§ TRY IT
Below are some records. Quote exactly the lines from the one that contains "Zweiten Deutschen Fernsehen" through the last, both included, and leave out the pictures.

§ PROVIDED DATA
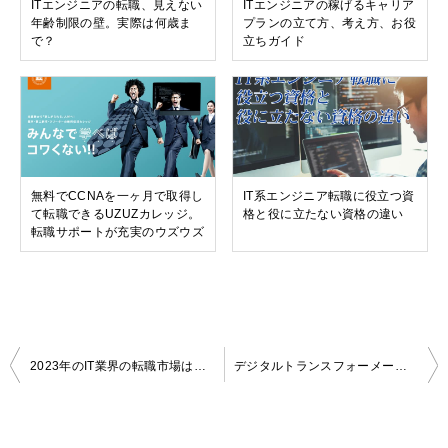
ITエンジニアの転職、見えない
ITエンジニアの稼げるキャリア
年齢制限の壁。実際は何歳ま
プランの立て方、考え方、お役
で？
立ちガイド
無料でCCNAを一ヶ月で取得し
IT系エンジニア転職に役立つ資
て転職できるUZUZカレッジ。
格と役に立たない資格の違い
転職サポートが充実のウズウズ
投
2023年のIT業界の転職市場はどうなるのか？
デジタルトランスフォーメーション（DX）関連の転職動向・e-コマース・ゲーム・動画配信編
稿
ナ
ビ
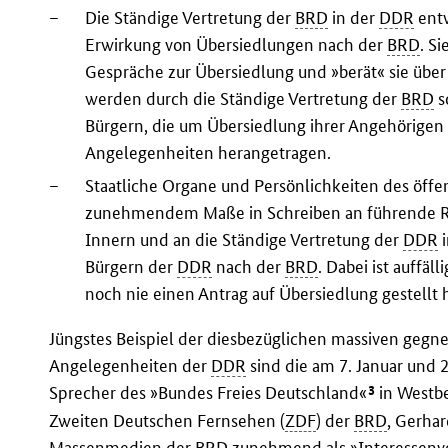
–
Die Ständige Vertretung der
BRD
in der
DDR
entw
Erwirkung von Übersiedlungen nach der
BRD
. S
Gespräche zur Übersiedlung und »berät« sie üb
werden durch die Ständige Vertretung der
BRD
s
Bürgern, die um Übersiedlung ihrer Angehörigen 
Angelegenheiten herangetragen.
–
Staatliche Organe und Persönlichkeiten des öff
zunehmendem Maße in Schreiben an führende 
Innern und an die Ständige Vertretung der
DDR
i
Bürgern der
DDR
nach der
BRD
. Dabei ist auffäl
noch nie einen Antrag auf Übersiedlung gestellt 
Jüngstes Beispiel der diesbezüglichen massiven gegn
Angelegenheiten der
DDR
sind die am 7. Januar und 
3
Sprecher des »Bundes Freies Deutschland«
in Westbe
Zweiten Deutschen Fernsehen (
ZDF
) der
BRD
, Gerha
Massenmedien der
BRD
zunehmend als »Interessenve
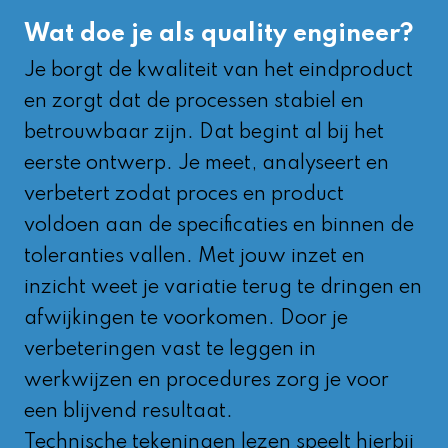
Wat doe je als quality engineer?
Je borgt de kwaliteit van het eindproduct
en zorgt dat de processen stabiel en
betrouwbaar zijn. Dat begint al bij het
eerste ontwerp. Je meet, analyseert en
verbetert zodat proces en product
voldoen aan de specificaties en binnen de
toleranties vallen. Met jouw inzet en
inzicht weet je variatie terug te dringen en
afwijkingen te voorkomen. Door je
verbeteringen vast te leggen in
werkwijzen en procedures zorg je voor
een blijvend resultaat.
Technische tekeningen lezen speelt hierbij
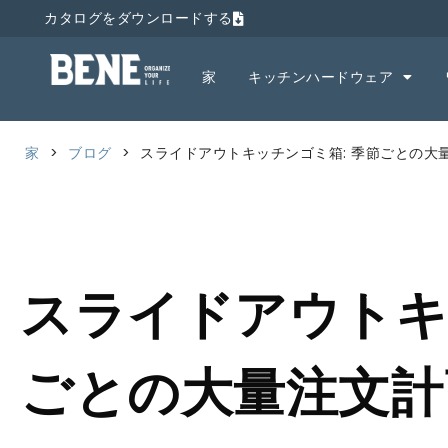
カタログをダウンロードする
家
キッチンハードウェア
家
>
ブログ
>
スライドアウトキッチンゴミ箱: 季節ごとの大
スライドアウトキ
ごとの大量注文計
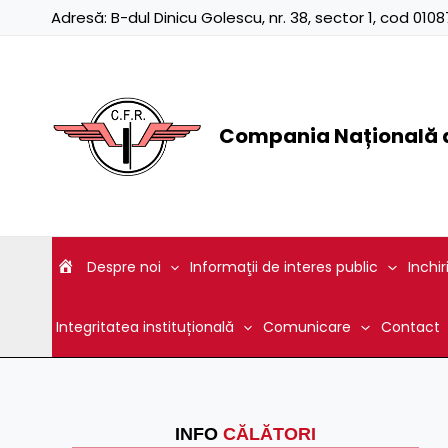
Skip
Adresă:
B-dul Dinicu Golescu, nr. 38, sector 1, cod 01
to
content
Compania Națională d
Despre noi
Informaţii de interes public
Inchir
Integritatea instituțională
Comunicare
Contact
INFO
CĂLĂTORI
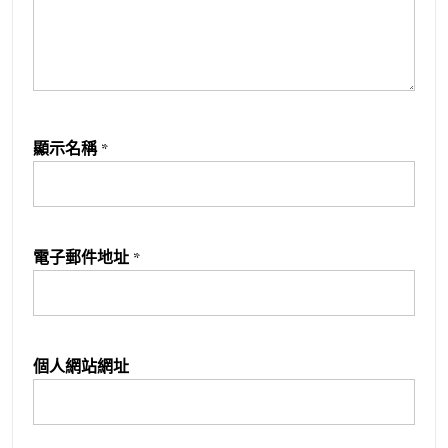
顯示名稱
*
電子郵件地址
*
個人網站網址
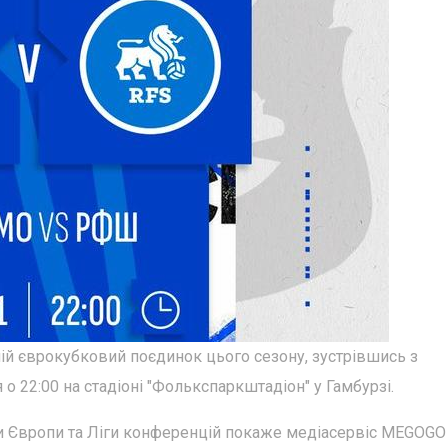
нній єврокубковий поєдинок цього сезону, зустрівшись з
 22:00 на стадіоні "Фолькспаркштадіон" у Гамбурзі.
ги Європи та Ліги конференцій покаже медіасервіс MEGOGO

§ SOLUTION FOR THIS EXERCISE
Zweiten Deutschen Fernsehen (
ZDF
) der
BRD
, Gerha
Massenmedien der
BRD
zunehmend als »Interessenve
Wat doe je als quality engineer?
Je borgt de kwaliteit van het eindproduct
en zorgt dat de processen stabiel en
betrouwbaar zijn. Dat begint al bij het
eerste ontwerp. Je meet, analyseert en
verbetert zodat proces en product
voldoen aan de specificaties en binnen de
toleranties vallen. Met jouw inzet en
inzicht weet je variatie terug te dringen en
afwijkingen te voorkomen. Door je
verbeteringen vast te leggen in
werkwijzen en procedures zorg je voor
een blijvend resultaat.
Technische tekeningen lezen speelt hierbij
カタログをダウンロードする
家
キッチンハードウェア
家
>
ブログ
>
スライドアウトキッチンゴミ箱: 季節ごとの大
スライドアウトキ
ごとの大量注文計
Skip
Adresă:
B-dul Dinicu Golescu, nr. 38, sector 1, cod 01
to
content
Compania Națională d
Despre noi
Informaţii de interes public
Inchir
Integritatea instituțională
Comunicare
Contact
INFO
CĂLĂTORI
顯示名稱
*
電子郵件地址
*
個人網站網址
нній єврокубковий поєдинок цього сезону, зустрівшись з
 22:00 на стадіоні "Фолькспаркштадіон" у Гамбурзі.
ги Європи та Ліги конференцій покаже медіасервіс MEGOGO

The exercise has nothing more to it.